Cesar Ernesto SANCHEZ-RAMIREZ, Plaintiff-Appellant, v. The CONSULATE GENERAL OF MEXICO IN SAN FRANCISCO, CALIFORNIA, Defendant-Appellee.
    No. 13-16791.
    United States Court of Appeals, Ninth Circuit.
    Submitted May 13, 2015.
    
    Filed May 18, 2015.
    Cesar Ernesto Sanehez-Ramirez, San Bruno, CA, pro se.
    Christopher A. Kerosky, Esquire, Counsel, Wilson Purves, Esquire, Kerosky, Purves & Bogue, Kent Michael Roger, Matthew Weiler, Esquire, Morgan Lewis & Bockius LLP, San Francisco, CA, for Defendant-Appellee.
    
      Before: LEAVY, CALLAHAN, and M. SMITH, Circuit Judges.
    
      
       The panel unanimously concludes this case is suitable for decision without oral argument.
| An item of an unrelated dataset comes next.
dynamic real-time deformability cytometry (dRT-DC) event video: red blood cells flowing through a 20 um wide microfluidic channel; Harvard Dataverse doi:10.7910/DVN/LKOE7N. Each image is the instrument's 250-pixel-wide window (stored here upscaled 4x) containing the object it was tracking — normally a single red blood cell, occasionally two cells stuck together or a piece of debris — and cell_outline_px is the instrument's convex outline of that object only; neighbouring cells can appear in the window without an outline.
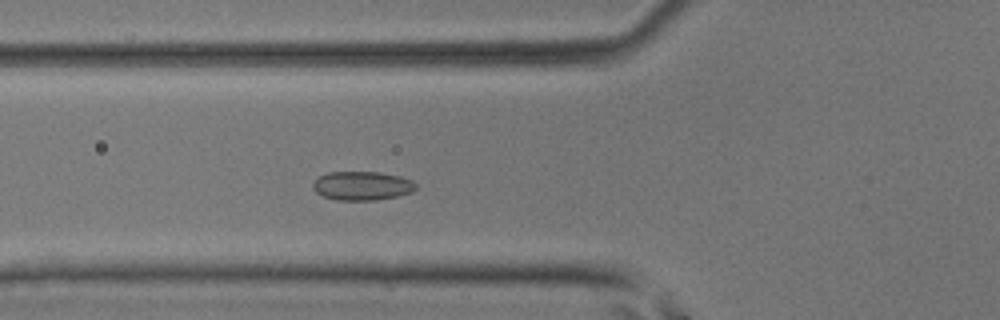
{"species": "common noctule bat (a hibernating species)", "species_latin": "Nyctalus noctula", "temperature_condition": "room temperature", "stored_images_in_passage": 32, "camera_frame_rate_fps": 3000, "um_per_image_px": 0.085, "animal": {"sex": "male", "body_mass_g": 17.9, "forearm_length_mm": 54.2}, "frame": {"image": 1, "passage_image": 11, "time_ms": 3.333, "image_size_px": [1000, 320], "cell_outline_px": [[416, 188], [412, 192], [400, 196], [376, 200], [336, 200], [324, 196], [316, 192], [312, 188], [312, 184], [320, 176], [328, 172], [380, 172], [400, 176], [412, 180], [416, 184]], "centroid_in_image_um": [30.8, 15.79], "position_along_channel_um": 95.0, "area_um2": 17.4}}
See Fed. R.App. P. 34(a)(2).
    
   MEMORANDUM

Cesar Ernesto Sanchez-Ramirez appeals pro se from the district court’s judgment dismissing his action alleging various claims arising from his employment with the Consulate General of Mexico in San Francisco. We have jurisdiction under 28 U.S.C. § 1291. We review de novo the district court’s determination of immunity under the Foreign Sovereign Immunities Act of 1976. Embassy of the Arab Republic of Egypt v. Lasheen, 603 F.3d 1166, 1170 (9th Cir.2010). We affirm.

. The district court properly dismissed this case for lack of subject matter jurisdiction because Sanchez-Ramirez failed to show that his employment fell within the commercial activity exception to immunity. See Terenkian v. Republic of Iraq, 694 F.3d 1122, 1127, 1132 (9th Cir.2012) (a plaintiff has the burden of establishing that the foreign state is not entitled to immunity; the commercial activity exception applies only where a foreign state “exercises those powers that can also be exercised by private citizens, or when it acts in the manner of a private player within the market, but not when it exercises those powers peculiar to sovereigns.” (citation and internal quotation marks omitted)).

We do not consider matters not specifically and distinctly raised and argued in the opening brief, or arguments and allegations raised for the first time on appeal. See Padgett v. Wright, 587 F.3d 983, 985 n. 2 (9th Cir.2009) (per curiam).

AFFIRMED. 
      
       This disposition is not appropriate for publication and is not precedent except as provided by 9th Cir. R. 36-3.